El Dios de gloria se le apareció a Abram y lo llamó a que saliera de un ambiente idólatra. Esto es porque después del diluvio los descendientes de los hijos de Noé se apartaron de Dios y comenzaron a servir “a dioses extraños” (Jos. 24:2). Incluso los descendientes de Sem se habían vuelto idólatras. Por fe, Abram respondió al llamado de Dios, sin saber a dónde iba. Y así fue como se convirtió en el padre de todos los creyentes, sean estos de entre los judíos o de entre los gentiles.
Abram además le respondió a Dios con un sacrificio de adoración. La idolatría le quita a Dios la porción que le corresponde, pues reemplaza al Dios vivo por una imitación, la cual se convierte en un centro de atracción, afecto y alabanza. Incluso los verdaderos cristianos pueden sustituir a Dios por otros intereses, quizás no oficialmente, pero sí en la práctica. Juan advierte a los hijos de Dios a que estén atentos contra este peligro y les pide que se guarden de los ídolos (1 Jn. 5:21). Abram, que más tarde fue llamado Abraham, se convirtió en un verdadero vencedor, pues debido a su amor a Dios, él aprendió a poner los intereses de Dios en primer lugar y por sobre todo. Es por eso que la Palabra lo llama “amigo de Dios”.

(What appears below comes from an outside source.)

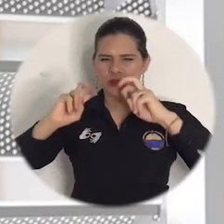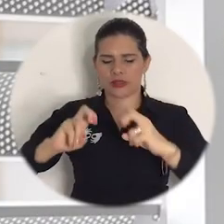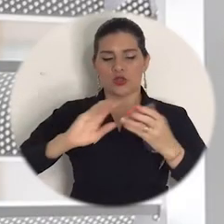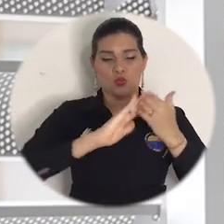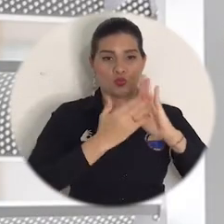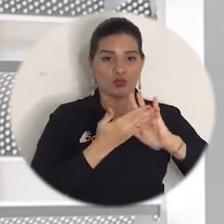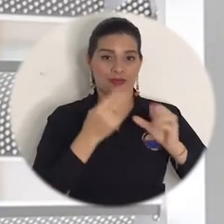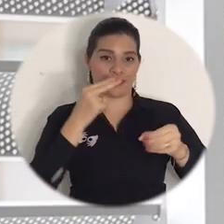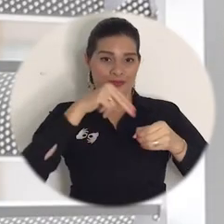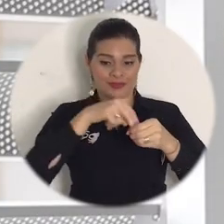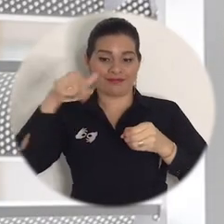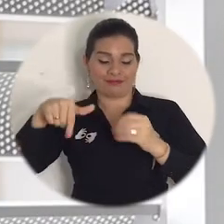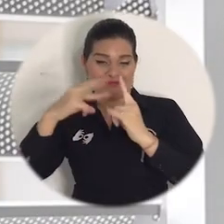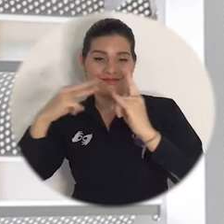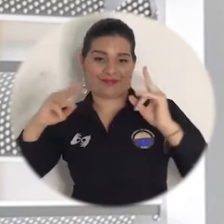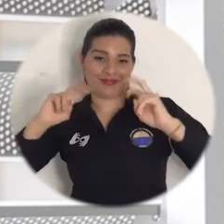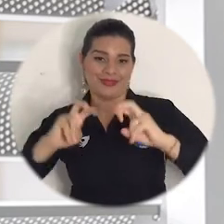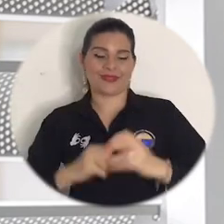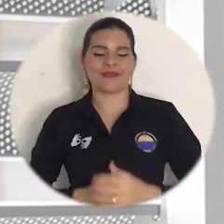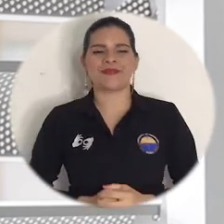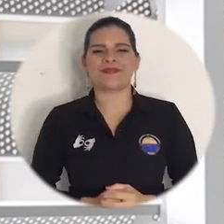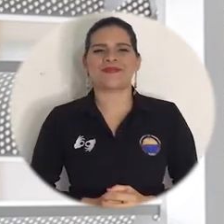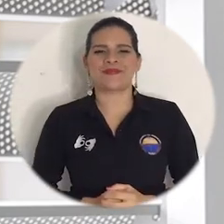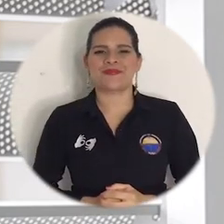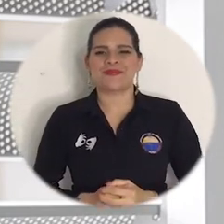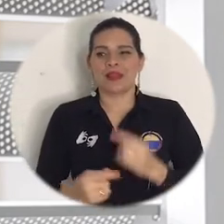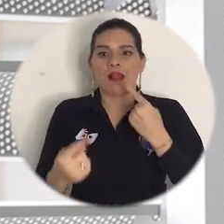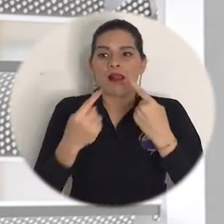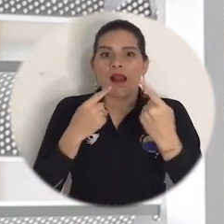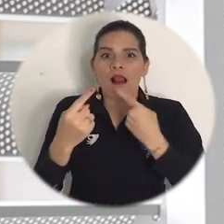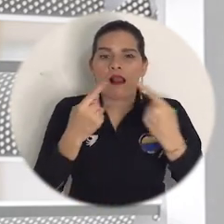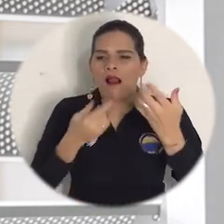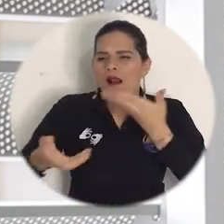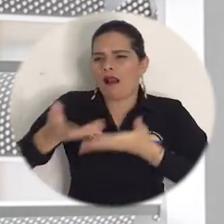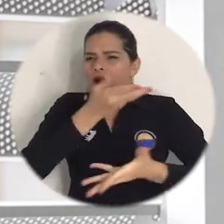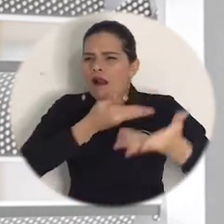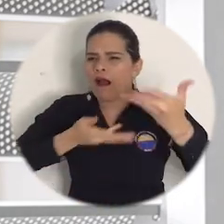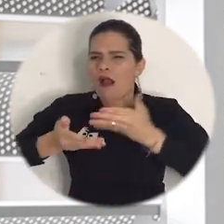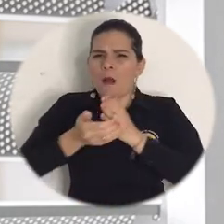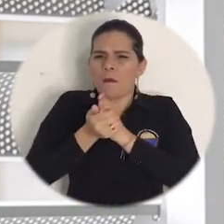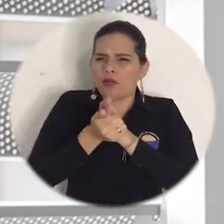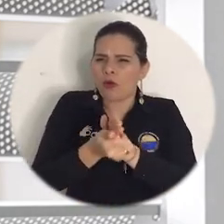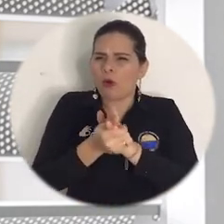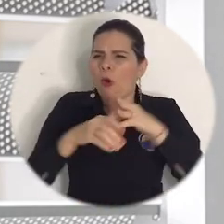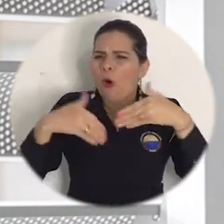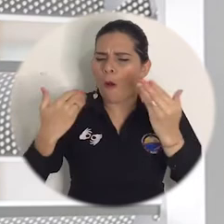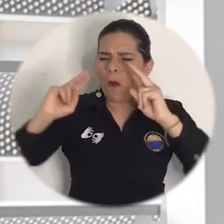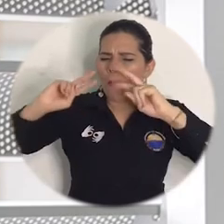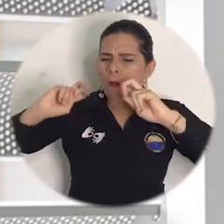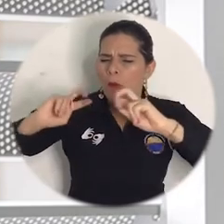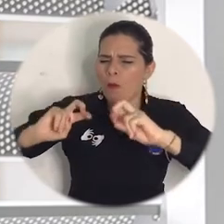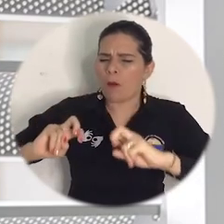Pueda de alguna u otra forma encontrarse en ese diálogo con la ciencia, con las distintas metodologías que existen para ellos.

Abram estaba rodeado por la idolatría cananea y la iniquidad de los amorreos, pero Dios lo animó a confiar en Él. Fue entonces cuando Abram edificó un altar al Señor que se le había aparecido (Gn. 12:7). ¡Qué fe y qué amor por Dios! Todo el que miraba aquel altar podía reconocer que Abram era un testigo de Dios. Al Señor le agrada que los creyentes sean un testimonio público de Él, que sean vistos como vencedores y personas que aman a Dios. La palabra “altar” significa «lugar de sacrificio», y tal testimonio público está basado en el verdadero sacrificio de nuestro Señor, ofrecido una vez y para siempre en la cruz del Calvario.